Jamaal Barber (M.F.A. ’21) creates art to showcase the Black experience. His work has been shown in galleries and featured in the New York Times. As the printmaker, podcast host and father of two prepares for his biggest show yet, he looks back on past projects and discusses what his work means to him.
Interview by Austin Birchell (B.A. ’20)
How did you get started as an artist?
I used to draw a lot as a kid, but I never even thought of becoming an artist. I never saw anyone in my community who was an artist, especially where I grew up in Littleton, N.C. So, art became something I did just to do.
Then I went to East Carolina University where I majored in communication arts, basically graphic design, and I started printmaking shortly after I graduated.
What inspired you to pursue printmaking?
I have always been interested in printmaking. I got laid off from a full-time job, and I realized it was the time for me to take a chance. I used my severance check to buy printmaking supplies and went for it completely. I decided that I had to make something that I was proud of.
As an artist, you spend a lot of time trying to make your place, and I found that place in printmaking. When I found this new style, I realized that through the process of printmaking — carving the wood, etching the design and painting the image — I could really own my creativity and develop my skills. It took years until I was finally settled. Most of my work has been about Black identity and what it means to be Black in America.
You also co-produce a podcast called “Studio Noize.” Tell us a little about that?
The podcast got started two years ago. I interviewed other Black creatives on Instagram Live, and then it became a weekly podcast to showcase and talk to Black artists. All artists just want to be understood, and especially as Black artists, we want to be heard.
It really became a part of my process. “Studio Noize” encourages me and I’ve learned as much from it as I hope everyone else has. It’s the conversations and connections with other artists that make art vibrate more. We’re really just kicking it on a mic, and there are more than 200 episodes so far.
You don’t get to sit with it too long. Yes, you’re in The New York Times, but you still have go about your life. You still have to make breakfast and take out the trash.

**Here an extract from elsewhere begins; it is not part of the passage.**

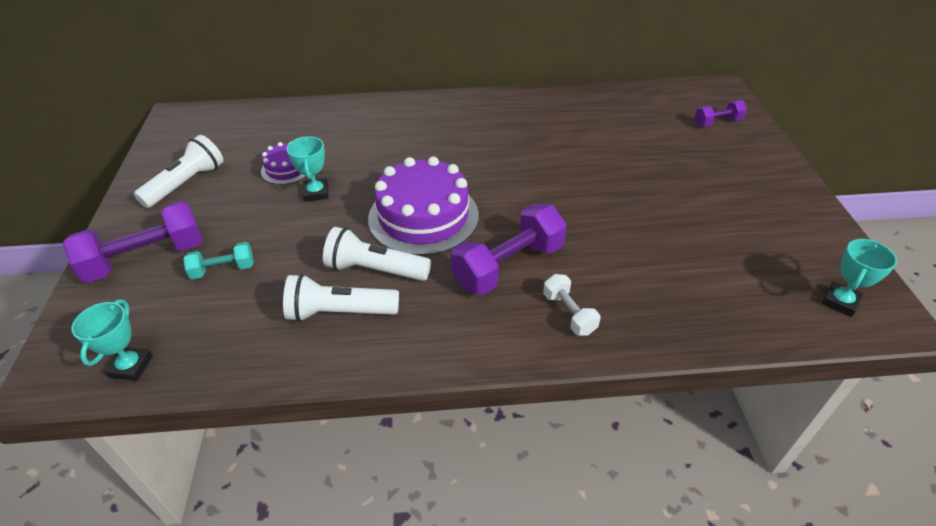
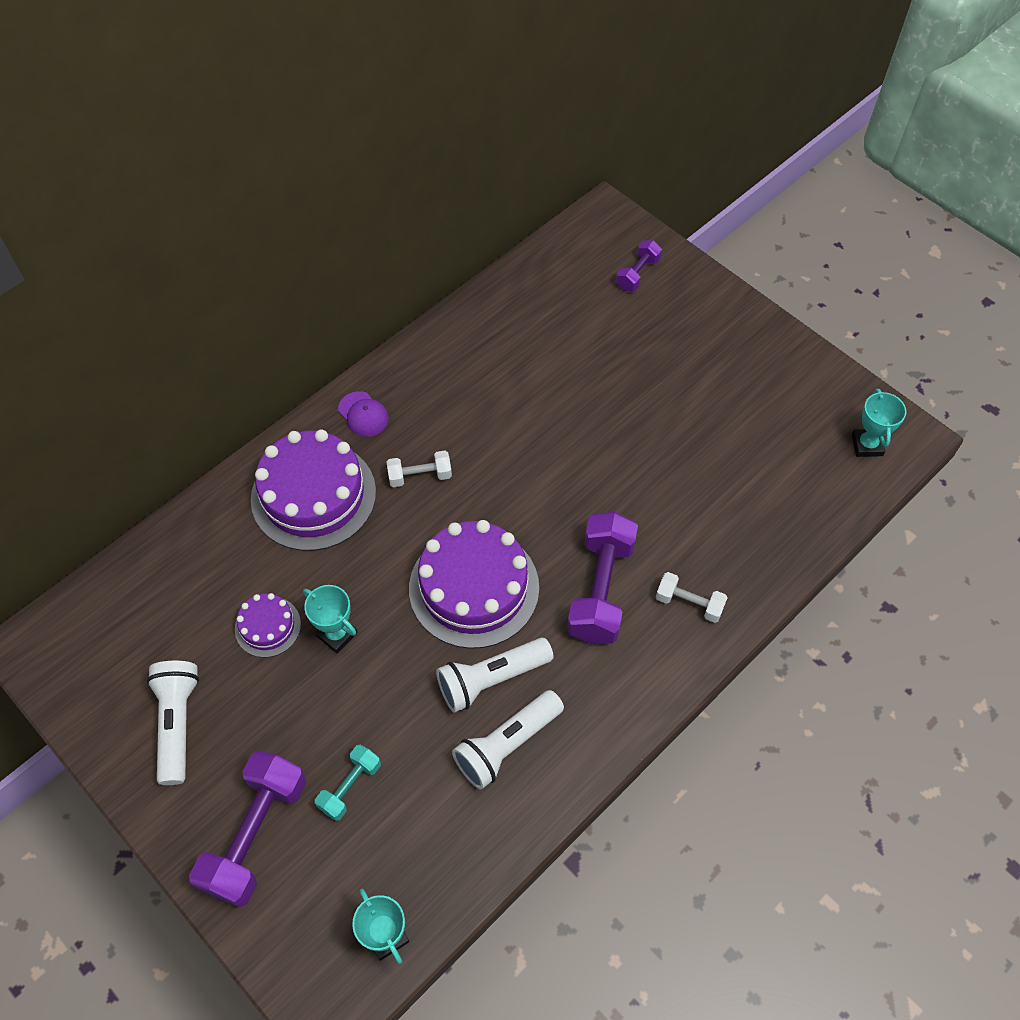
camera: 40 degrees left, 15 degrees up
(385, 127) = (313, 495): none -> purple cake
(456, 148) = (420, 476): none -> white dumbbell
(457, 108) = (363, 414): none -> purple cap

It’s a lot like art. As you’re making it, you’re thinking, “How can this be better?” You have to keep pushing. I’m never satisfied. It’s always the next piece. I always want to make sure I’m saying something else. It’s a never-ending mission. I’m always going to want to add to the conversation about life as a Black person in America.
You’re a father of two and your children seem to be an enormous part of your life. Are they a large influence in your work?
My whole life is about my family. They completely changed my life. When we had our first, and I held her in my hands and looked at her, I felt something inside of me be completed that I didn’t know was missing until I felt it.
Everything I do is about providing for them and my wife. My family and my art are my entire life. And, a large part of my art, I feel like, is me telling them their father’s story. Instead of a biography or trying to explain to them things they can’t understand yet, they can look at my art and maybe understand me better as their father.
At the beginning of the pandemic, a lot of artists thought it would be a great time for creation. Have you felt that inspiration?
No, quarantine was not good for me at all. I didn’t make anything for the first month. I lost motivation and was thinking about my kids and getting stressed about my situation.
I started making myself do one sketch a day. It took a lot time for me to wrap myself around what the purpose of art is when people are dying during a pandemic. But I realized to make art is to remain a sane individual. The need to create never disappears.
What’s on the horizon?
I’m currently working on my thesis and it will be done in the spring. I want it to be the big show. It’s time to unload. I’m going to make this show a blockbuster.